Code Implementation (Python):

class Solution:
    def hitBricks(self, grid: List[List[int]], hits: List[List[int]]) -> List[int]:
        m, n = len(grid), len(grid[0])
        p = list(range(m * n + 1))  # Union-Find parent array; m*n is a special node for top
        size = [1] * (m * n + 1)    # Size of each connected component
 
        def find(x):
            if p[x] != x:
                p[x] = find(p[x])
            return p[x]
 
        def union(a, b):
            pa, pb = find(a), find(b)
            if pa != pb:
                size[pb] += size[pa]
                p[pa] = pb
 
        # Simulate the grid after all hits
        g = deepcopy(grid)
        for r, c in hits:
            g[r][c] = 0
 
        # Initial Union-Find setup
        for j in range(n):
            if g[0][j] == 1:
                union(j, m * n)
        for i in range(1, m):
            for j in range(n):
                if g[i][j] == 1:
                    if g[i - 1][j] == 1:
                        union(i * n + j, (i - 1) * n + j)
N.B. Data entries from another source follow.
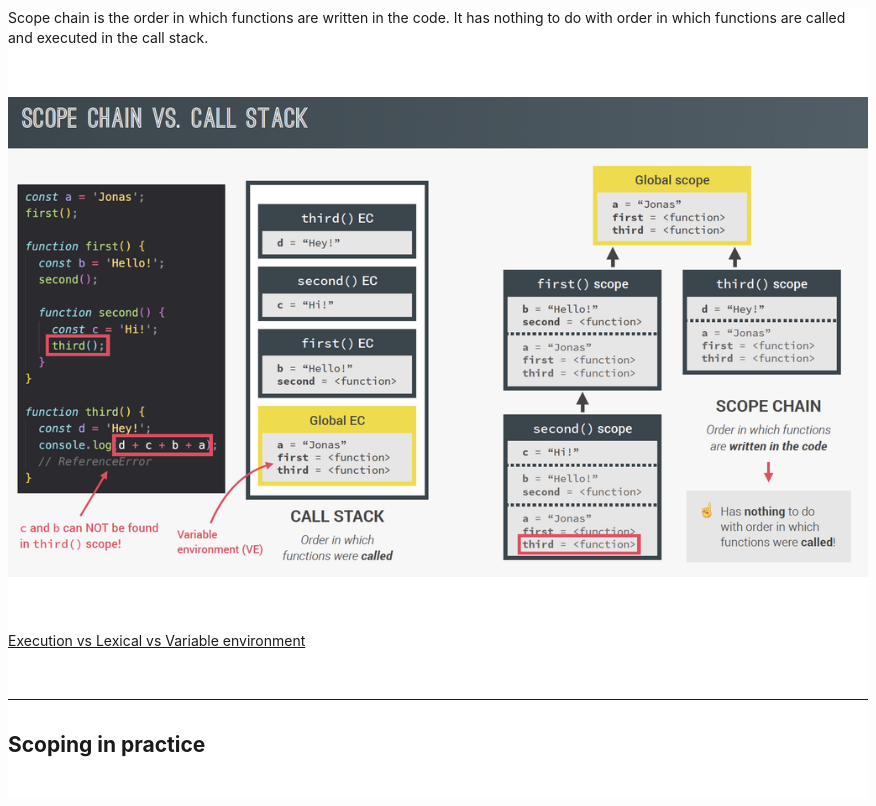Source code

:   Scope chain is the order in which functions are written in the code.
  It has nothing to do with order in which functions are called and executed in the call stack.
<p>&nbsp;</p>

![Scopechain VS Call stack](img/12-scopechain-vs-callstack.png)
<p>&nbsp;</p>

[Execution vs Lexical vs Variable environment](https://medium.com/@bdov_/javascript-typescript-execution-vs-lexical-vs-variable-environment-37ff3f264831)
<p>&nbsp;</p>

___

## Scoping in practice
<p>&nbsp;</p>
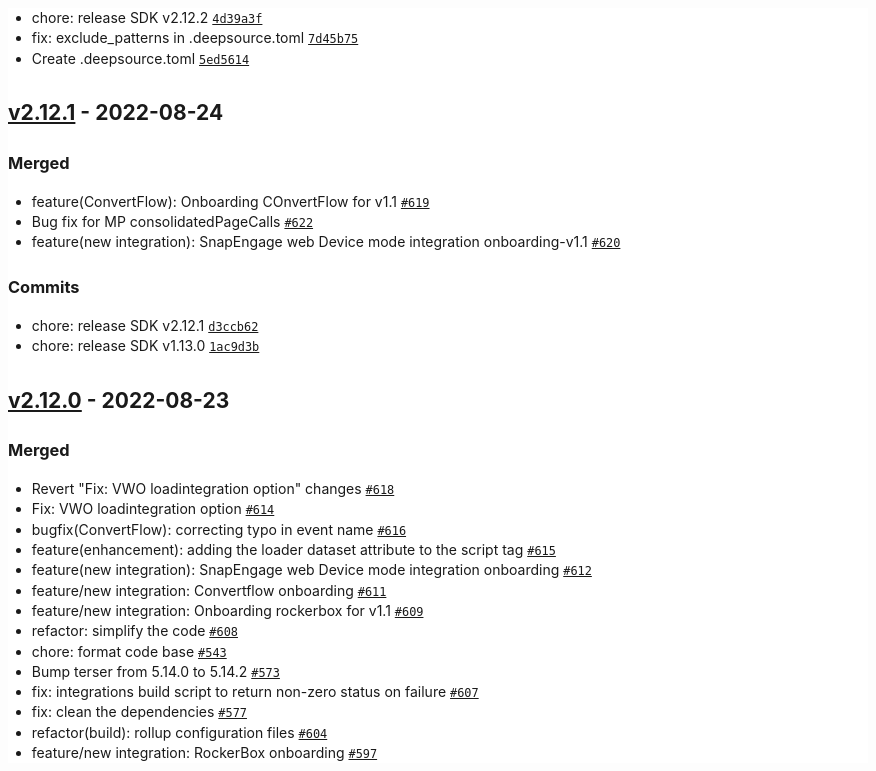 - chore: release SDK v2.12.2 [`4d39a3f`](https://github.com/rudderlabs/rudder-sdk-js/commit/4d39a3fc08468d2b00c027a7e89d3f68d7e7f221)
- fix: exclude_patterns in .deepsource.toml [`7d45b75`](https://github.com/rudderlabs/rudder-sdk-js/commit/7d45b75a52937124fd05906ee6608c94de40e7fc)
- Create .deepsource.toml [`5ed5614`](https://github.com/rudderlabs/rudder-sdk-js/commit/5ed5614adc22c670c061f72b26515052a3739048)

## [v2.12.1](https://github.com/rudderlabs/rudder-sdk-js/compare/v2.12.0...v2.12.1) - 2022-08-24

### Merged

- feature(ConvertFlow): Onboarding COnvertFlow for v1.1 [`#619`](https://github.com/rudderlabs/rudder-sdk-js/pull/619)
- Bug fix for MP consolidatedPageCalls [`#622`](https://github.com/rudderlabs/rudder-sdk-js/pull/622)
- feature(new integration): SnapEngage web Device mode integration onboarding-v1.1 [`#620`](https://github.com/rudderlabs/rudder-sdk-js/pull/620)

### Commits

- chore: release SDK v2.12.1 [`d3ccb62`](https://github.com/rudderlabs/rudder-sdk-js/commit/d3ccb62bb204401cfa14fdfdb90a93963c864721)
- chore: release SDK v1.13.0 [`1ac9d3b`](https://github.com/rudderlabs/rudder-sdk-js/commit/1ac9d3be139500ae86ce5441f58c5cfe81a87137)

## [v2.12.0](https://github.com/rudderlabs/rudder-sdk-js/compare/v2.11.1...v2.12.0) - 2022-08-23

### Merged

- Revert "Fix: VWO loadintegration option" changes [`#618`](https://github.com/rudderlabs/rudder-sdk-js/pull/618)
- Fix: VWO loadintegration option [`#614`](https://github.com/rudderlabs/rudder-sdk-js/pull/614)
- bugfix(ConvertFlow): correcting typo in event name [`#616`](https://github.com/rudderlabs/rudder-sdk-js/pull/616)
- feature(enhancement): adding the loader dataset attribute to the script tag [`#615`](https://github.com/rudderlabs/rudder-sdk-js/pull/615)
- feature(new integration): SnapEngage web Device mode integration onboarding [`#612`](https://github.com/rudderlabs/rudder-sdk-js/pull/612)
- feature/new integration: Convertflow onboarding [`#611`](https://github.com/rudderlabs/rudder-sdk-js/pull/611)
- feature/new integration: Onboarding rockerbox for v1.1 [`#609`](https://github.com/rudderlabs/rudder-sdk-js/pull/609)
- refactor: simplify the code [`#608`](https://github.com/rudderlabs/rudder-sdk-js/pull/608)
- chore: format code base [`#543`](https://github.com/rudderlabs/rudder-sdk-js/pull/543)
- Bump terser from 5.14.0 to 5.14.2 [`#573`](https://github.com/rudderlabs/rudder-sdk-js/pull/573)
- fix: integrations build script to return non-zero status on failure [`#607`](https://github.com/rudderlabs/rudder-sdk-js/pull/607)
- fix: clean the dependencies [`#577`](https://github.com/rudderlabs/rudder-sdk-js/pull/577)
- refactor(build): rollup configuration files [`#604`](https://github.com/rudderlabs/rudder-sdk-js/pull/604)
- feature/new integration: RockerBox onboarding [`#597`](https://github.com/rudderlabs/rudder-sdk-js/pull/597)
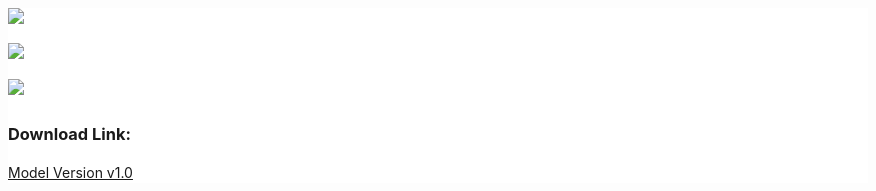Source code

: <p><img src="https://image.civitai.com/xG1nkqKTMzGDvpLrqFT7WA/0e0a3ea2-1b46-445b-26ca-847fea118f00/width=450/450809.jpeg" /></p>

<p><img src="https://image.civitai.com/xG1nkqKTMzGDvpLrqFT7WA/9494bc79-9dd1-4394-817d-f1171e280900/width=450/450799.jpeg" /></p>

<p><img src="https://image.civitai.com/xG1nkqKTMzGDvpLrqFT7WA/537b448b-451d-4b45-e033-4f6062ad1000/width=450/450806.jpeg" /></p>

### Download Link:

[Model Version v1.0](https://civitai.com/api/download/models/40778)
                    if j > 0 and g[i][j - 1] == 1:
                        union(i * n + j, i * n + j - 1)
        
        ans = []
        for r, c in hits[::-1]: # Process hits in reverse
            if grid[r][c] == 0:
                ans.append(0)
                continue
            g[r][c] = 1
            prev_size = size[find(m * n)]
            if r == 0:
                union(c, m * n)
            else:
                for dr, dc in [(0,1), (0,-1), (1,0), (-1,0)]:
                    nr, nc = r + dr, c + dc
                    if 0 <= nr < m and 0 <= nc < n and g[nr][nc] == 1:
                        union(r * n + c, nr * n + nc)
            ans.append(max(0, size[find(m * n)] - prev_size -1)) #Account for the newly added brick
        return ans[::-1]

The other language implementations (Java, C++, Go) follow the same algorithm and have similar time and space complexity. The core idea is the reverse iteration and the clever use of Union-Find to efficiently track the stability of bricks.